Jonah Schuhart, Contributing Writer
While a well-written story or a beautiful soundtrack can make a game great, no creative element of a video game contributes to its lifespan and reputation like gameplay. Gameplay is complex when it stops holding the player’s hand by making the solution to every problem obvious. Anytime it is left up to the player to display mastery of a game’s mechanics by using them creatively to develop their own strategies, the game has displayed a level of complexity. The game’s complexity is directly related to how often the player must do this and how advanced their strategies must become.
The benefit of this is that as players gain skill in a game and understand its complexities, the more attached they become to it until a community forms around the game. This is beneficial for gamers and developers alike because it means players get more enjoyment out of their games and developers now have a reliable clientele. It also means that the game stays culturally relevant for longer.

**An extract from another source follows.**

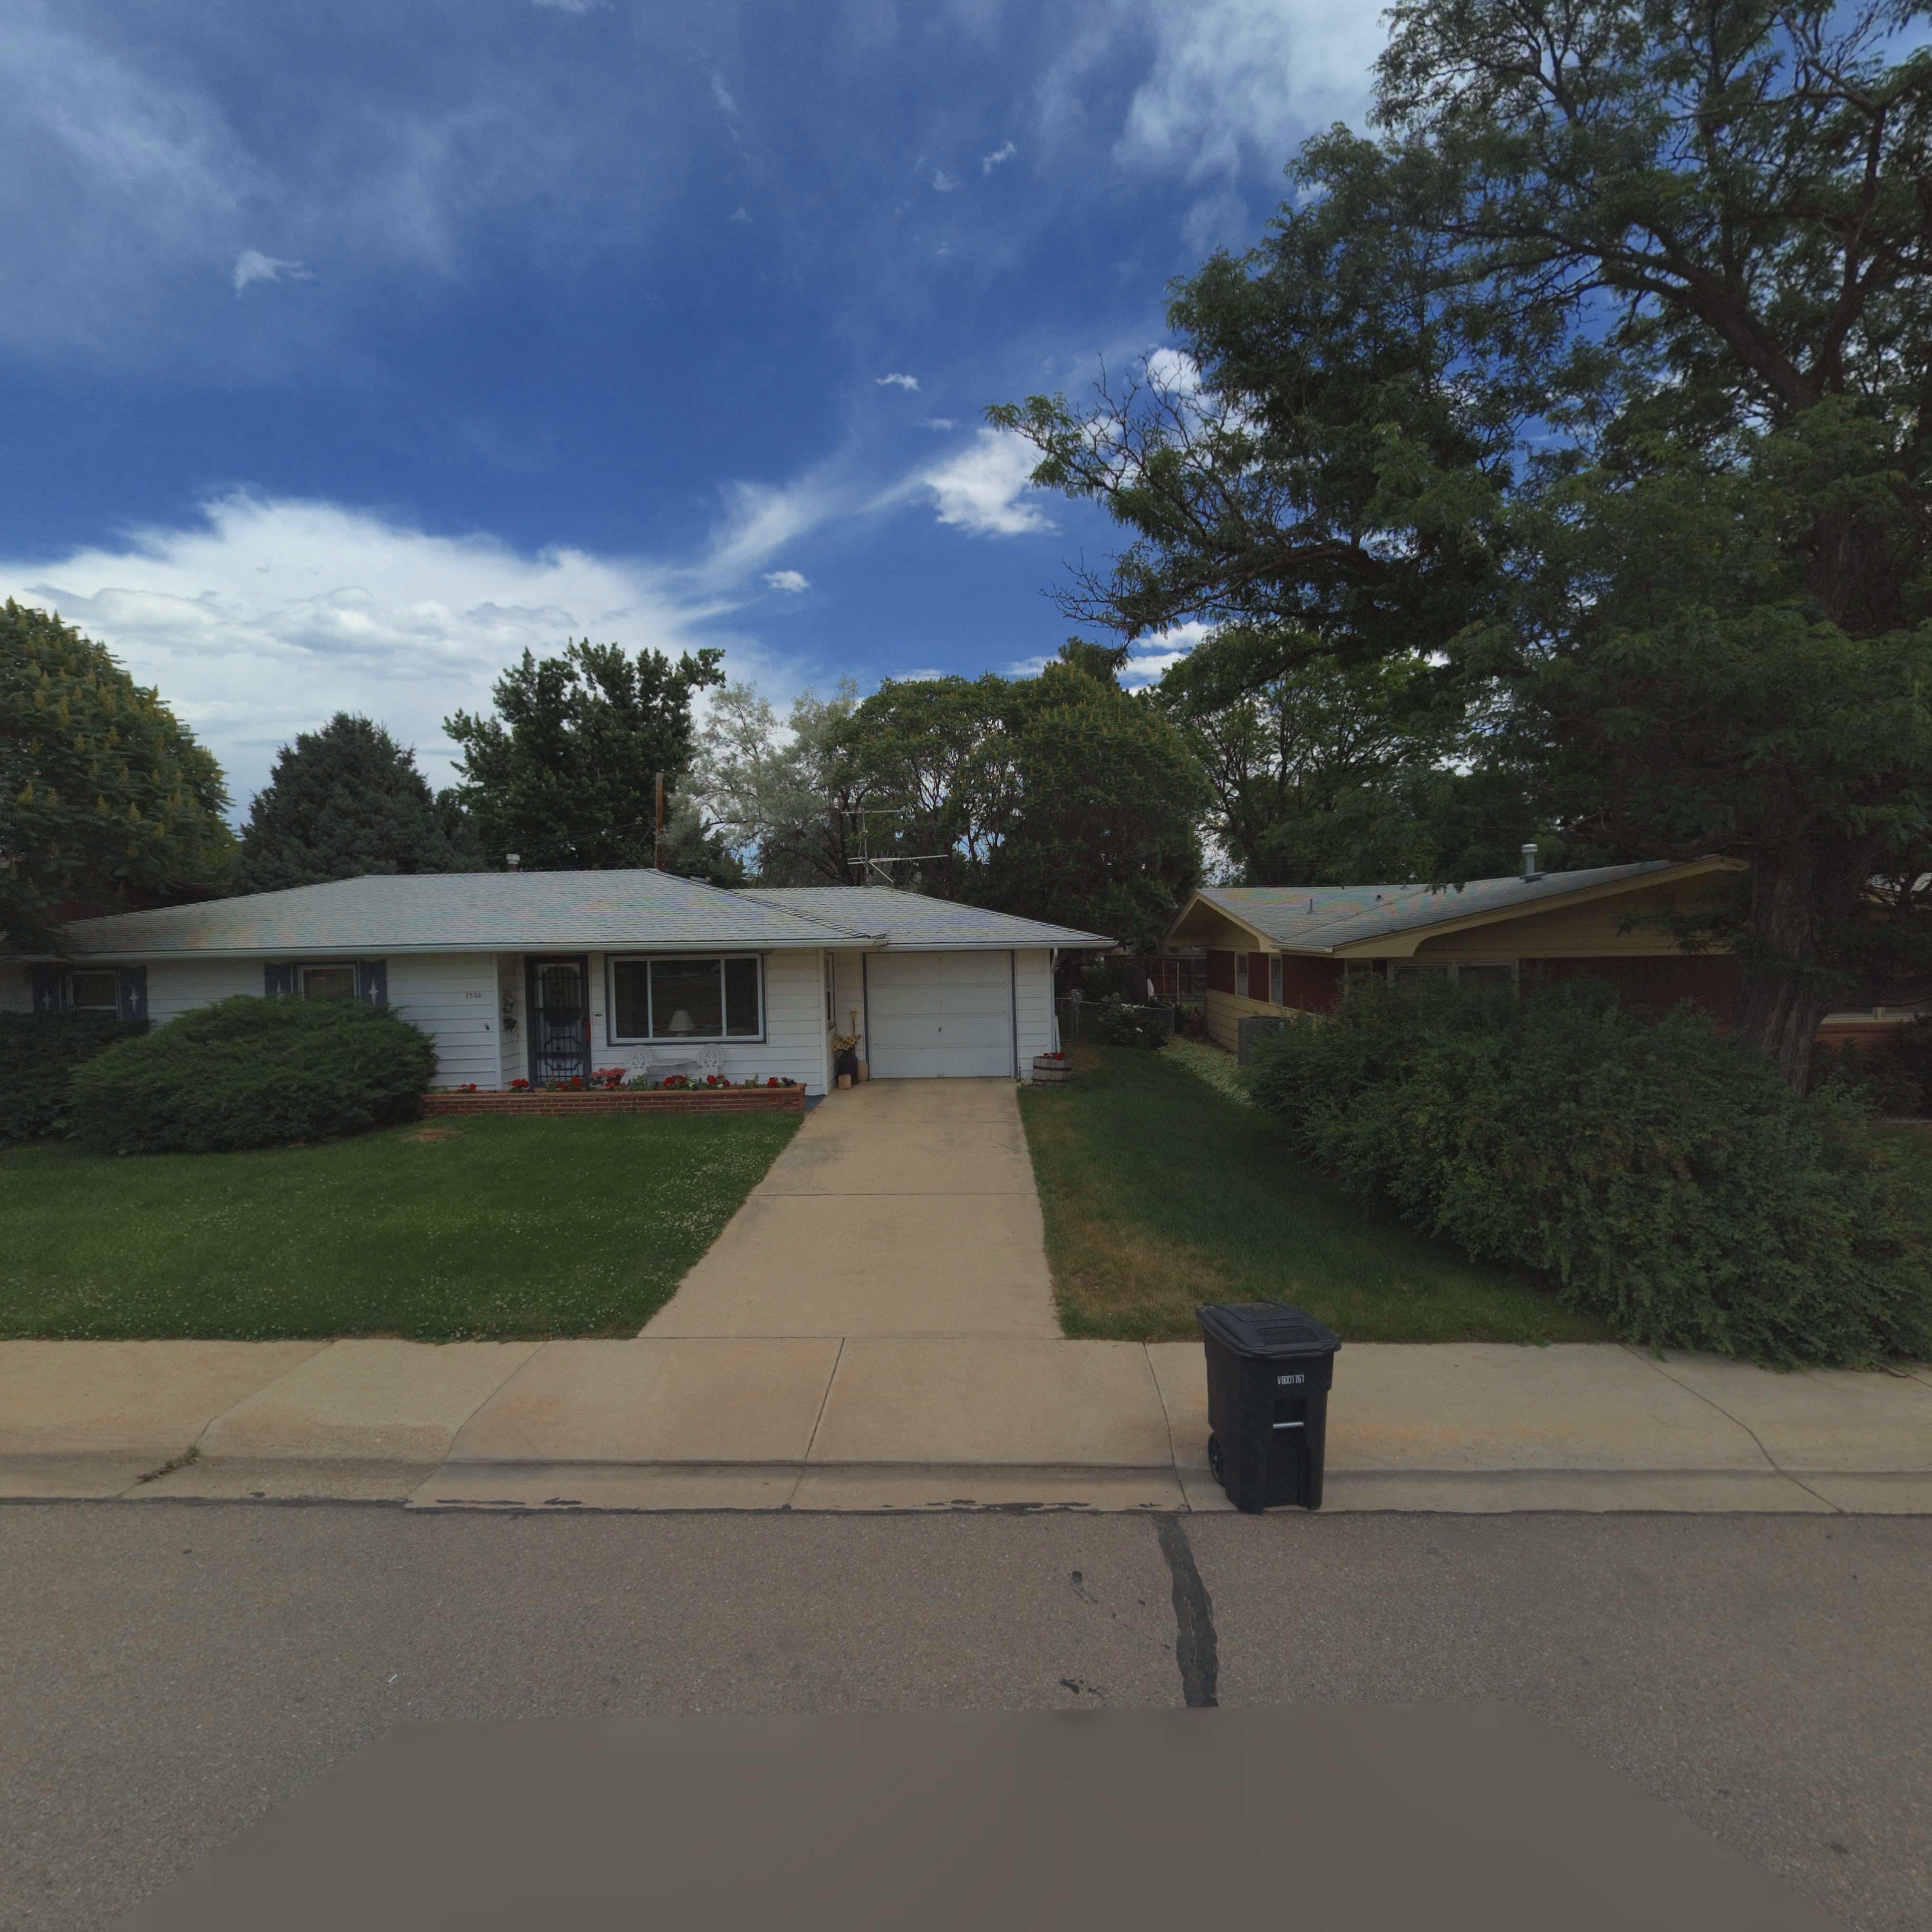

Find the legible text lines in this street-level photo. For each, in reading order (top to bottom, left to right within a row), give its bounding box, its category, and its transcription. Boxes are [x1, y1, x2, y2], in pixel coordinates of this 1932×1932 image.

[465, 992, 482, 998] StreetNumber: 1326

Just take a look at The Legend of Zelda: Ocarina of Time. That game is now 20 years old, but people are still playing it to this day. It’s not even that challenging, and at first, it doesn’t seem that deep. After all, it was designed as a game for children. But if a person considered speedrunning the game, they might discover glitches and exploits that add complexity to an otherwise straightforward experience.
Top Zelda speedrunners can beat the game in less than 30 minutes, bypassing a good majority of the game and skipping to the final boss after the first dungeon. Yes, it’s possible to skip from the game’s first boss to its final boss in a matter of minutes by tricking the game into thinking Link’s bottle is his Ocarina, and using that while backflipping onto a very specific spot on the first dungeon’s portal. The end result is that when Link finally does warp, it’s to the game’s final area. From there, speedrunners are forced to fight the final boss with basic items and no sword. Getting to that point takes players no small amount of skill or dedication, but it took decades of blind experimentation to discover. So whether they intended to or not, Nintendo actually created one of the deepest games in speedrunning history.
Compare that to titles like Telltale’s The Walking Dead and Detroit: Become Human. These games may have good storylines, but they hamper the interactive aspects video games were created for to push for a more “cinematic” experience. This results in a game comprised of nothing but quick-time events and dialogue prompts which fail to provide an engaging, interactive experience for very long. The only thing for players to explore in these games is the plot itself — once the player has gone through all of the branching story pathways, there’s not much else left for them to do. These games also have speedrunning communities, but it’s rare to find one as large or developed as ones for more interactive games.
This is not to say those games aren’t worth playing. But the longest-lasting communities belong to games that offer a gameplay experience people can work through for years and still not know everything about. Competitive games are especially good at this because they only get deeper as players develop more strategies and counter-strategies to gain an advantage over one another.
It’s why people are still playing old games like Tetris, and it’s why Super Smash Bros. Melee is still an esports staple. Those games are complex enough that — decades after their releases — players keep discovering new techniques and strategies, never getting bored and always pushing the limits of each others skills.